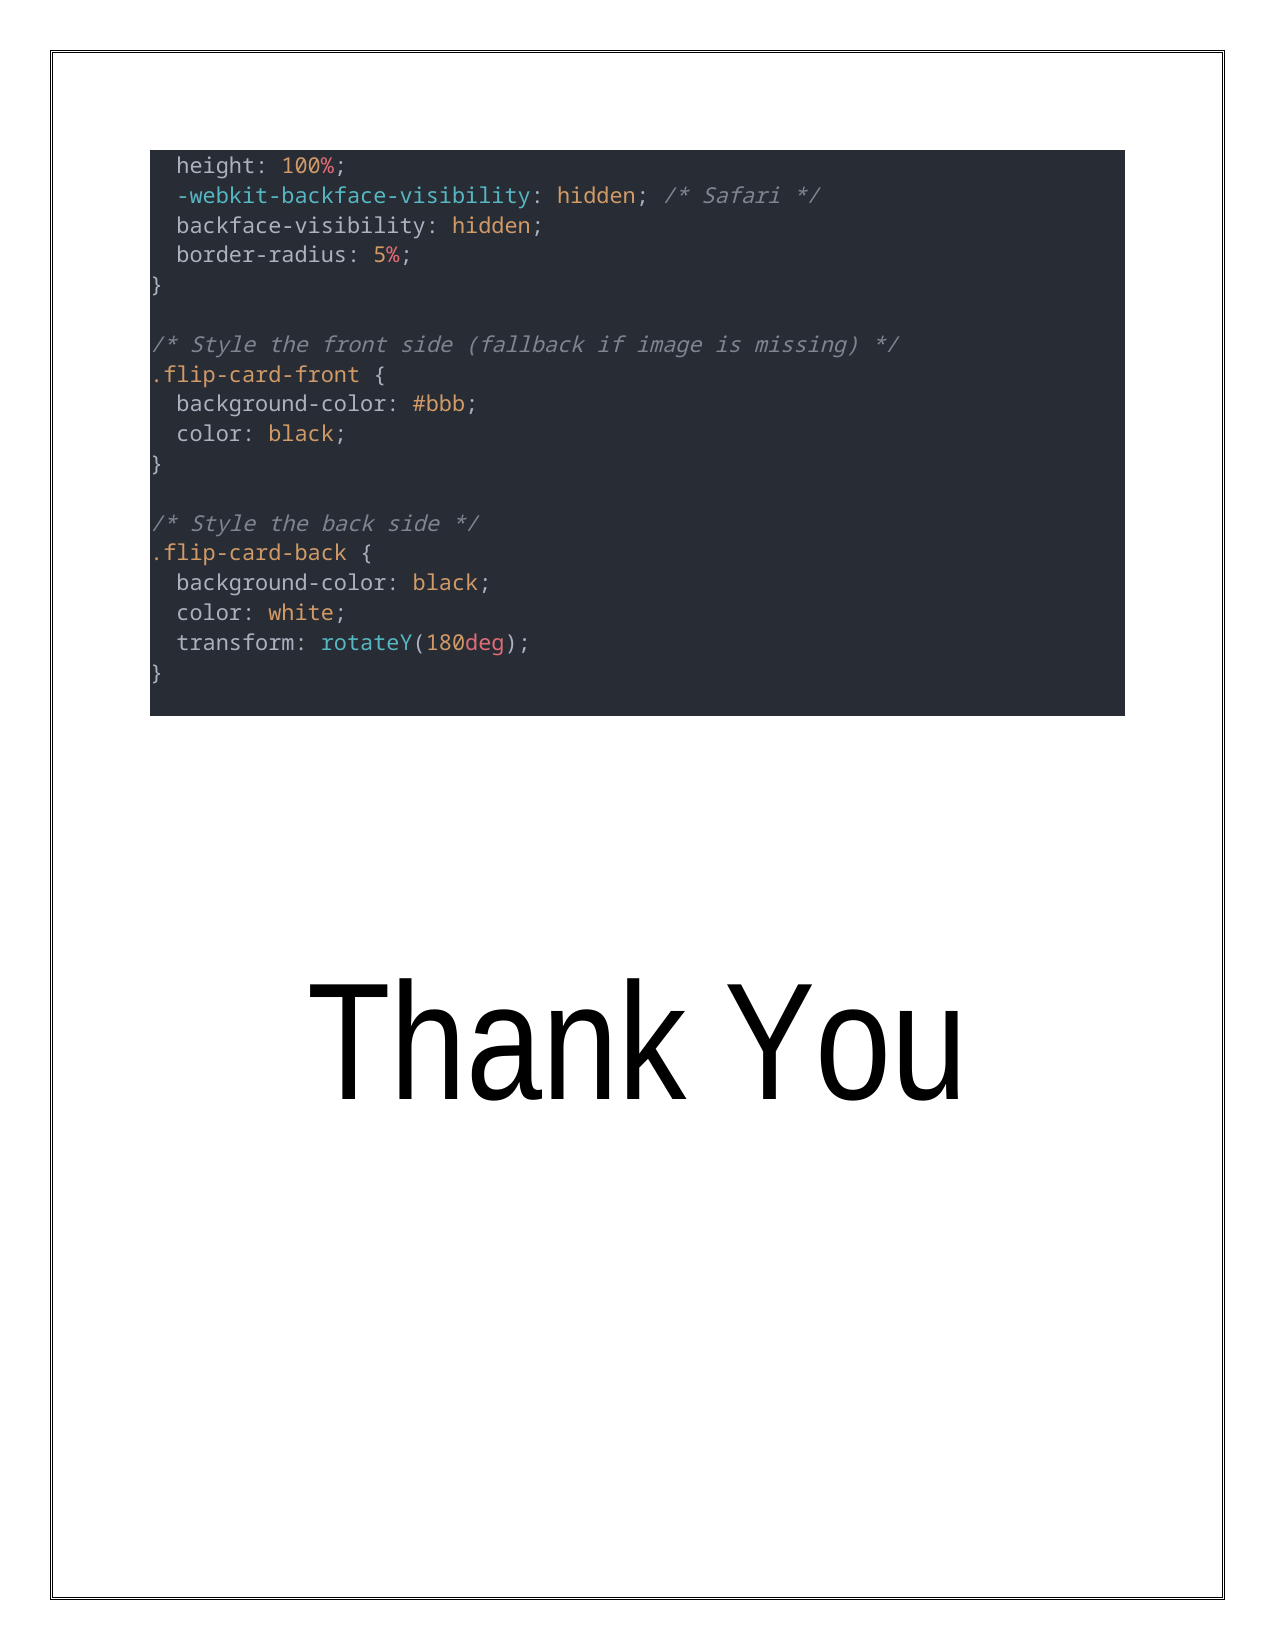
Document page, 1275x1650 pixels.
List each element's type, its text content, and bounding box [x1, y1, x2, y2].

text } [150, 656, 1125, 686]
text transform: rotateY(180deg); [150, 627, 1125, 656]
text height: 100%; [150, 150, 1125, 180]
text color: black; [150, 418, 1125, 448]
text .flip-card-back { [150, 537, 1125, 567]
text backface-visibility: hidden; [150, 209, 1125, 239]
text border-radius: 5%; [150, 239, 1125, 269]
text } [150, 448, 1125, 478]
text Thank You [150, 943, 1125, 1134]
text background-color: black; [150, 567, 1125, 597]
text -webkit-backface-visibility: hidden; /* Safari */ [150, 180, 1125, 209]
text /* Style the front side (fallback if image is missing) */ [150, 329, 1125, 358]
text /* Style the back side */ [150, 507, 1125, 537]
text color: white; [150, 597, 1125, 627]
text background-color: #bbb; [150, 388, 1125, 418]
text } [150, 269, 1125, 299]
text .flip-card-front { [150, 358, 1125, 388]
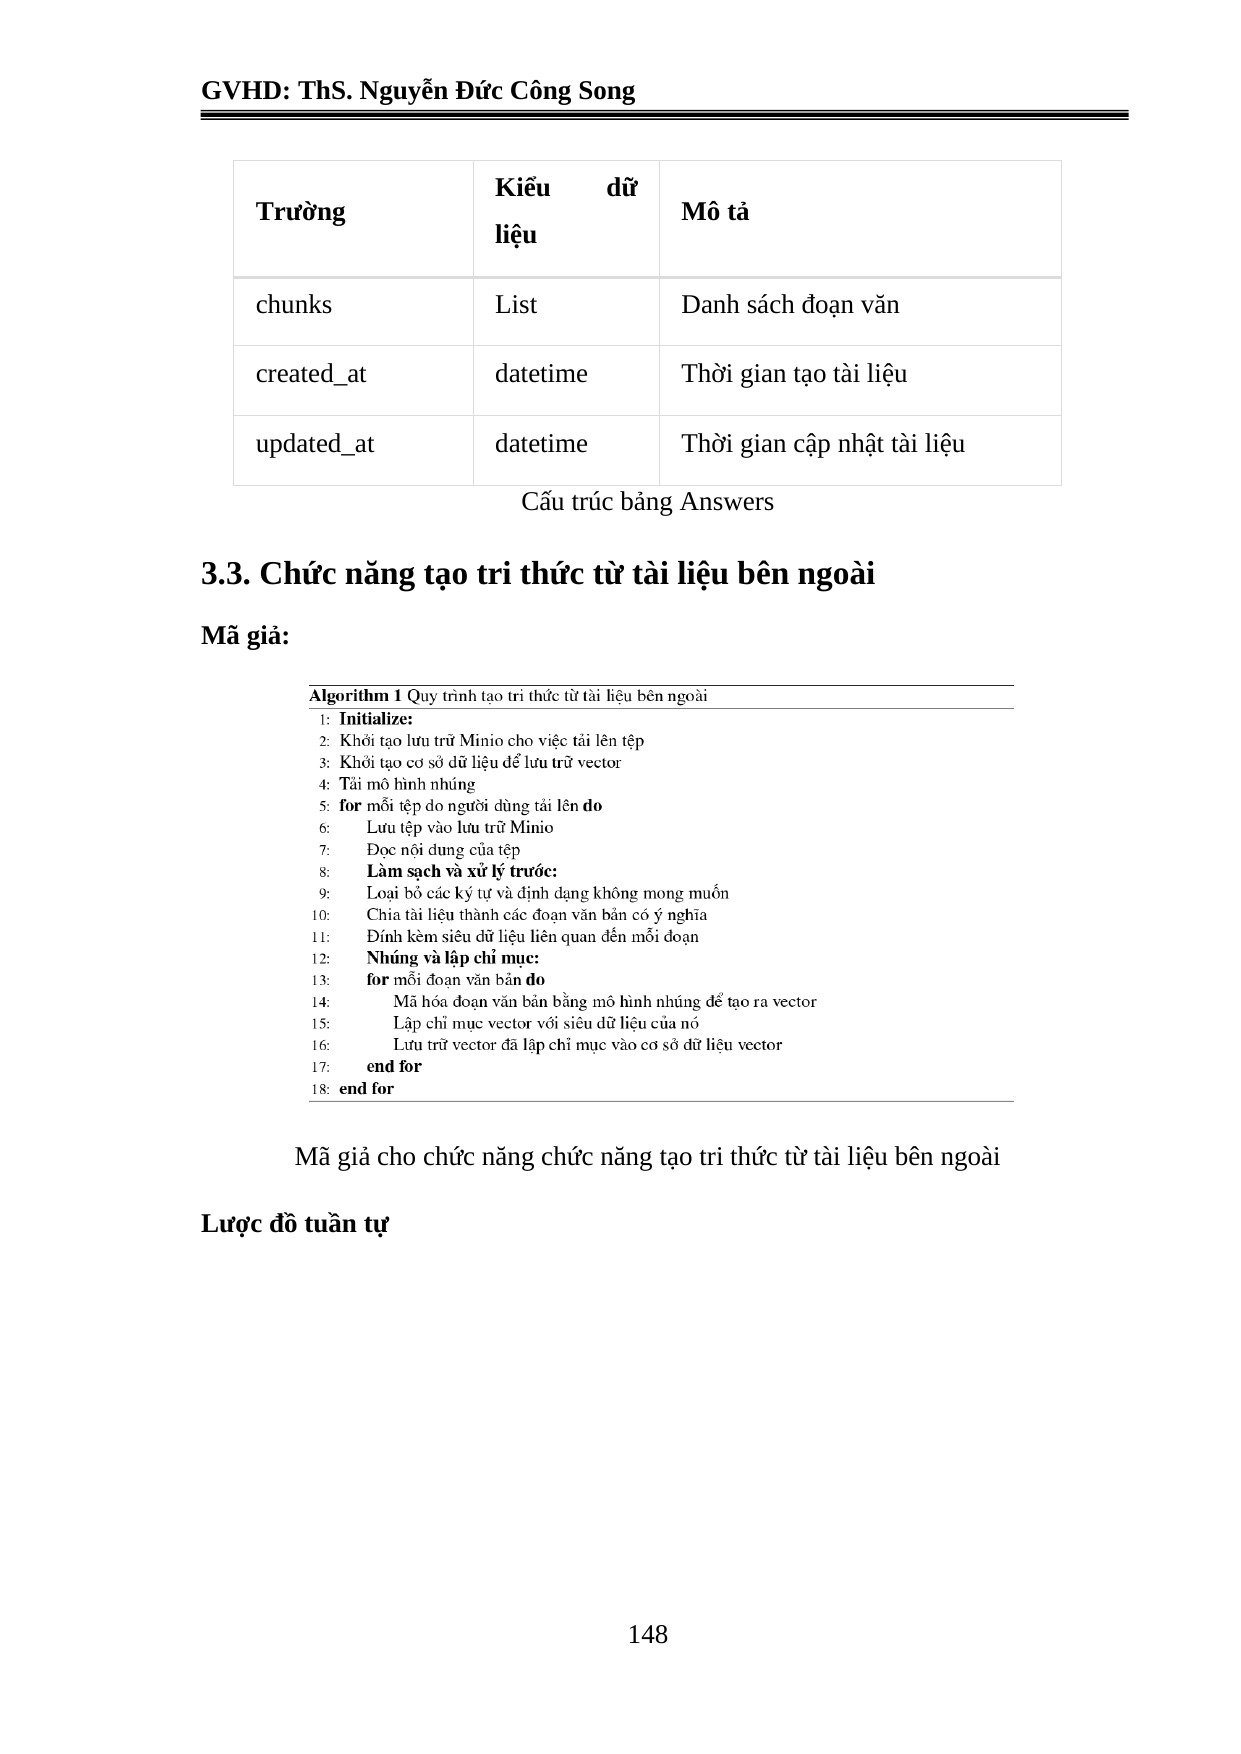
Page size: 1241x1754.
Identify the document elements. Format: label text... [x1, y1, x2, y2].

text Chức năng tạo tri thức từ tài liệu bên ngoài [201, 553, 1094, 591]
table_cell chunks [234, 279, 473, 345]
table_cell Thời gian cập nhật tài liệu [660, 416, 1061, 484]
table_cell datetime [474, 416, 659, 484]
table_cell Danh sách đoạn văn [660, 279, 1061, 345]
text Mã giả: [201, 619, 1094, 650]
picture [200, 665, 1122, 1125]
table_header Mô tả [660, 161, 1061, 276]
table_cell Thời gian tạo tài liệu [660, 346, 1061, 415]
table_cell created_at [234, 346, 473, 415]
table_cell updated_at [234, 416, 473, 484]
table_cell datetime [474, 346, 659, 415]
table_header Kiểu dữ liệu [474, 161, 659, 276]
table_header Trường [234, 161, 473, 276]
text Mã giả cho chức năng chức năng tạo tri thức từ tài liệu bên ngoài [201, 1140, 1094, 1171]
table_cell List [474, 279, 659, 345]
text Cấu trúc bảng Answers [201, 486, 1094, 517]
text Lược đồ tuần tự [201, 1208, 1094, 1239]
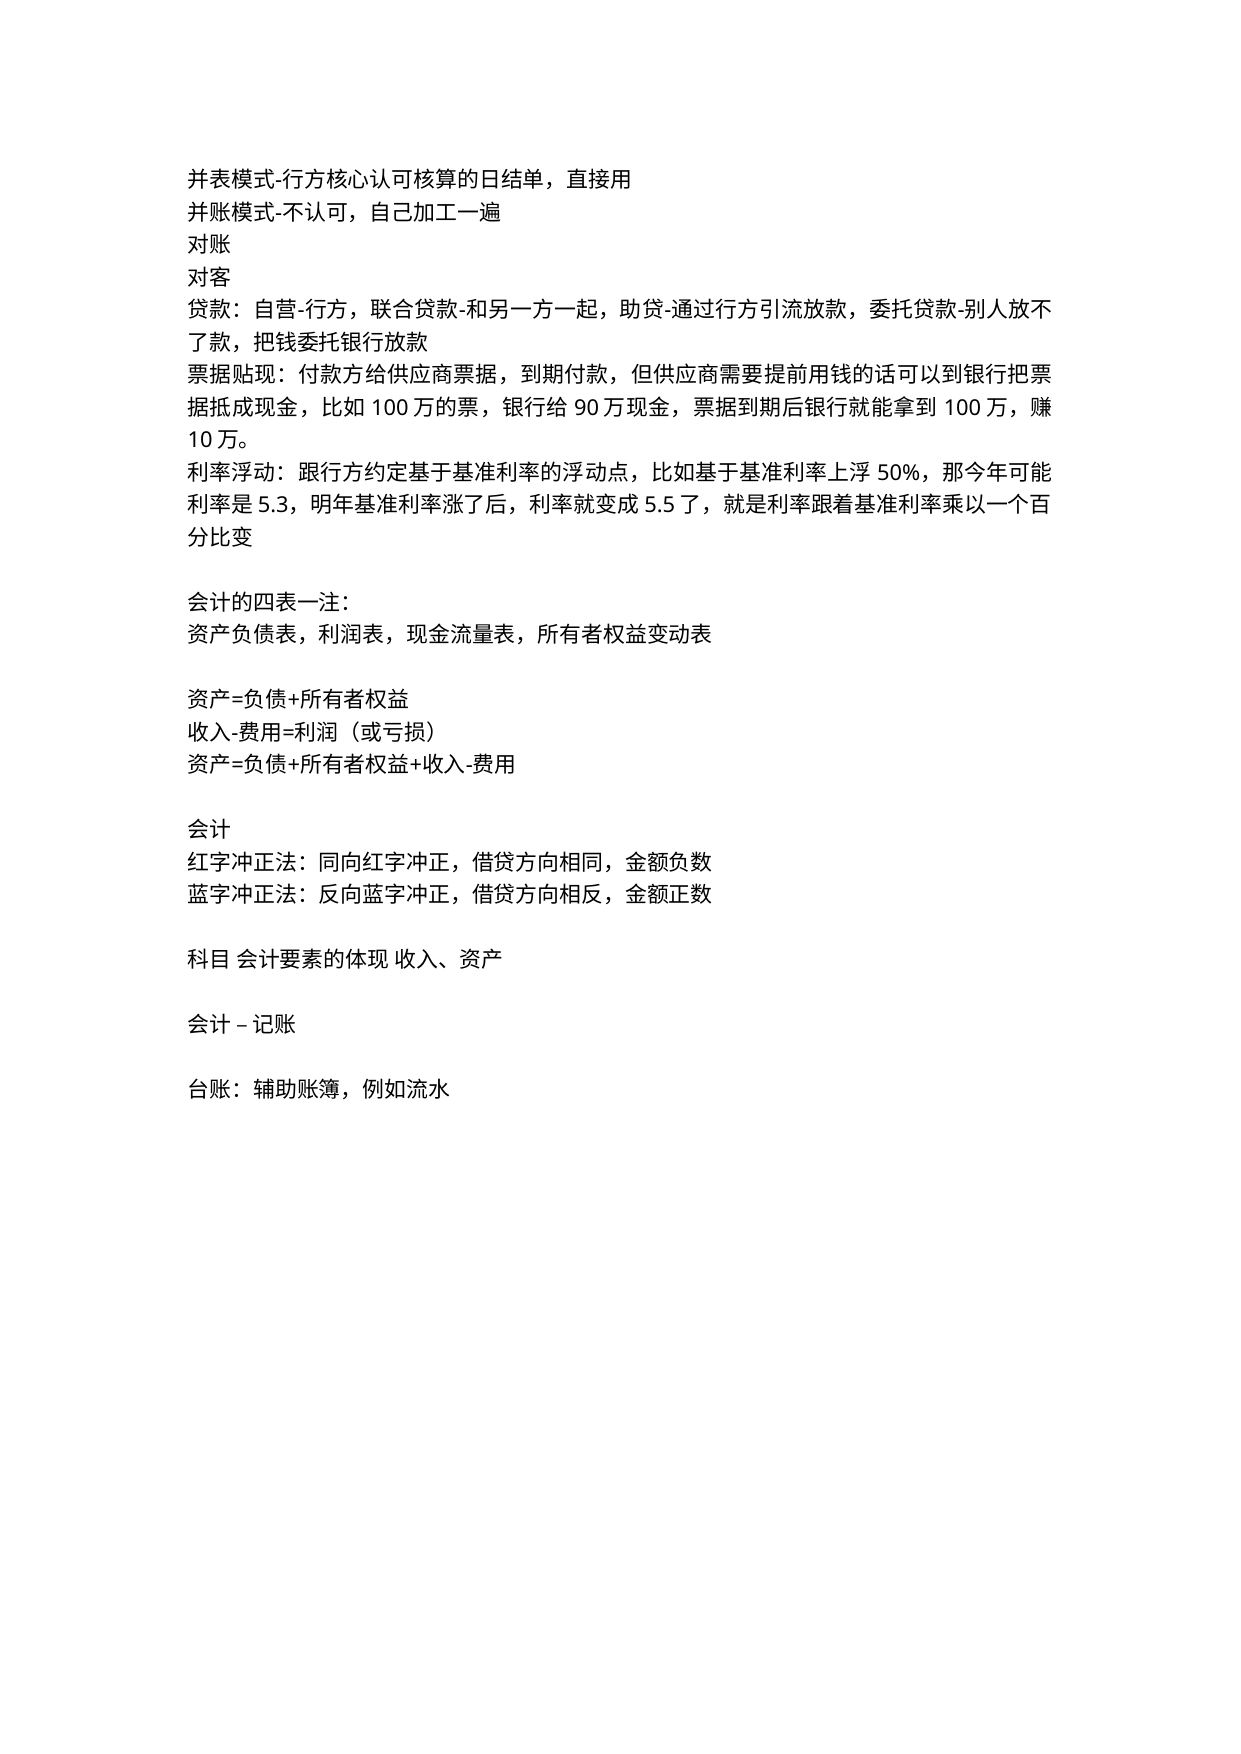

───

Return every line of the listing exactly, leaving its pictures behind.

Document page, 1275x1650 pixels.
List each element's type, its text content, and bounding box [x1, y1, x2, y2].

text } [150, 656, 1125, 686]
text transform: rotateY(180deg); [150, 627, 1125, 656]
text height: 100%; [150, 150, 1125, 180]
text color: black; [150, 418, 1125, 448]
text .flip-card-back { [150, 537, 1125, 567]
text backface-visibility: hidden; [150, 209, 1125, 239]
text border-radius: 5%; [150, 239, 1125, 269]
text } [150, 448, 1125, 478]
text Thank You [150, 943, 1125, 1134]
text background-color: black; [150, 567, 1125, 597]
text -webkit-backface-visibility: hidden; /* Safari */ [150, 180, 1125, 209]
text /* Style the front side (fallback if image is missing) */ [150, 329, 1125, 358]
text /* Style the back side */ [150, 507, 1125, 537]
text color: white; [150, 597, 1125, 627]
text background-color: #bbb; [150, 388, 1125, 418]
text } [150, 269, 1125, 299]
text .flip-card-front { [150, 358, 1125, 388]
Page size: 1241x1754.
Identify the document elements. Format: label text... [x1, y1, x2, y2].

text Chức năng tạo tri thức từ tài liệu bên ngoài [201, 553, 1094, 591]
table_cell chunks [234, 279, 473, 345]
table_cell Thời gian cập nhật tài liệu [660, 416, 1061, 484]
table_cell datetime [474, 416, 659, 484]
table_cell Danh sách đoạn văn [660, 279, 1061, 345]
text Mã giả: [201, 619, 1094, 650]
picture [200, 665, 1122, 1125]
table_header Mô tả [660, 161, 1061, 276]
table_cell Thời gian tạo tài liệu [660, 346, 1061, 415]
table_cell created_at [234, 346, 473, 415]
table_cell updated_at [234, 416, 473, 484]
table_cell datetime [474, 346, 659, 415]
table_header Kiểu dữ liệu [474, 161, 659, 276]
table_header Trường [234, 161, 473, 276]
text Mã giả cho chức năng chức năng tạo tri thức từ tài liệu bên ngoài [201, 1140, 1094, 1171]
table_cell List [474, 279, 659, 345]
text Cấu trúc bảng Answers [201, 486, 1094, 517]
text Lược đồ tuần tự [201, 1208, 1094, 1239]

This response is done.